Excerpted data
==============================
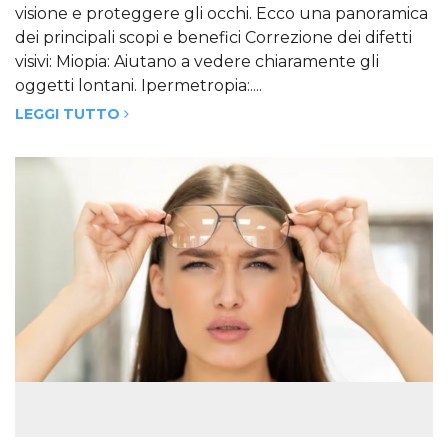
visione e proteggere gli occhi. Ecco una panoramica
dei principali scopi e benefici Correzione dei difetti
visivi: Miopia: Aiutano a vedere chiaramente gli
oggetti lontani. Ipermetropia:....
LEGGI TUTTO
==============================
Can you return the text lines of the material above as a JSON list of strings, one string per line, skipping blank lines and leaving out the pictures?

[
  "visione e proteggere gli occhi. Ecco una panoramica",
  "dei principali scopi e benefici Correzione dei difetti",
  "visivi: Miopia: Aiutano a vedere chiaramente gli",
  "oggetti lontani. Ipermetropia:....",
  "LEGGI TUTTO"
]